South East Water is investigating ways of using biosolids, a by-product of its wastewater recycling processes.
Farmers would benefit from nutrient-rich fertiliser to maintain soils and stimulate plant growth, which increased their productivity.
SEW was already producing biosolids for agricultural use at its Boneo, Somers, Pakenham and Blind Bight Water recycling plants.
Supported by the Soil Cooperative Research Centre (Soil CRC) and partnering with the University of Newcastle, NSW, the project will trial soil injection of biosolids in liquid form to improve soil structure, fertility and function at its Longwarry Water Recycling Plant.
The trial has so far seen a crop of summer forage sorghum produced from liquid injection of biosolids under dryland conditions.
A field day was held recently that attracted more than 100 industry professionals and researchers at the plant.
EPA Victoria approved SEW's request to undertake the trial through its research, development and demonstration (RD&D) pathway.
University of Newcastle environmental remediation researcher and one of the project investigators, Dr Balaji Seshadri, said optimising the use of biosolids would resulted in high value products that could enhance agricultural productivity and soil health.
"Delivering nutrients and organic matter in biosolids to the root zone via liquid injection is one novel approach we're exploring through this joint trial that will ultimately benefit Australia's farming community." Dr Seshadri said.
The current process for producing biosolids in Victoria involved a long treatment process to make sure the product met treatment grade T1 - the only type of biosolids deemed safe for unrestricted use as fertiliser on farms.
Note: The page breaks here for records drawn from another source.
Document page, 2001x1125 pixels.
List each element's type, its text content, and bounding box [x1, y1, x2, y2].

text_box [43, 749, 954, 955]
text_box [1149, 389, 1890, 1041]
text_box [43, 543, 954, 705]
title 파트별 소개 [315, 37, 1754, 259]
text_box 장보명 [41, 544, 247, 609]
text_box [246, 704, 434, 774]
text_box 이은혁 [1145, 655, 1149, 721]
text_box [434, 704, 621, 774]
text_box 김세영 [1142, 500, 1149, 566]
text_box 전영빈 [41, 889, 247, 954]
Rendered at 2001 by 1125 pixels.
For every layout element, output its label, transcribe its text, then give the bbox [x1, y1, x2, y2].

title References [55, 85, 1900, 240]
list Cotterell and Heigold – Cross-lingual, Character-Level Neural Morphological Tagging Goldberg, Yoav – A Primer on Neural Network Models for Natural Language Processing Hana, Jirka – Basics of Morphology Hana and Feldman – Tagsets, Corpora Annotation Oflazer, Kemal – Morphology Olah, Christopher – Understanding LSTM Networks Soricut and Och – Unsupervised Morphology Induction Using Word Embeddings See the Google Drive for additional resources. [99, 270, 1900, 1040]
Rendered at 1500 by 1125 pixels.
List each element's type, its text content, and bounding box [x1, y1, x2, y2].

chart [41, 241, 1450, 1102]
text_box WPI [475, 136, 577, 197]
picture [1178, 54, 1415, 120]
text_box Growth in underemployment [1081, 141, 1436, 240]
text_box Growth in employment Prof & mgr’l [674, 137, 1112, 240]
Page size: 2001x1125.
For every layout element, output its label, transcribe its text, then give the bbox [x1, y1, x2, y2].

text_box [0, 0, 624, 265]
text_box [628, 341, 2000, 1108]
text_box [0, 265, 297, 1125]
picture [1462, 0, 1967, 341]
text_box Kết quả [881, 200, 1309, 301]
This included storing the product for a minimum of three years before it's used.
Soil CRC CEO Dr Michael Crawford said the new project was vital.
"In addition to addressing an important issue for the water sector, it provides scientists and farmers with an understanding of how the addition of organic matter and nutrients to the subsoil can improve soil productivity and ultimately, farmer profitability," Dr Crawford said.
"The Soil CRC provides the opportunity for effective collaboration between industry and science as well as a pathway to adoption of new soil management technologies by farmers." he said.
South East Water's Senior Research and Planning Scientist, Dr Aravind Surapaneni said it was hoped the project would prove that using biosolids in liquid form (known as T2 or T3 treatment grade) was appropriate for use on agricultural crops.
"This would permit time and cost efficiencies through bypassing conventional drying and stockpiling processes," Dr Surapaneni said.
"By undertaking this trial we can assess the impact of using T3 grade liquid biosolids on crops, as well as identifying any potential risks of using this by-product." Dr Surapaneni said.
If successful, the project had the potential to influence EPA guidelines on liquid injection of T3 grade biosolids in Victoria, which would be great news for water recycling plants, local farmers and their crops, he said.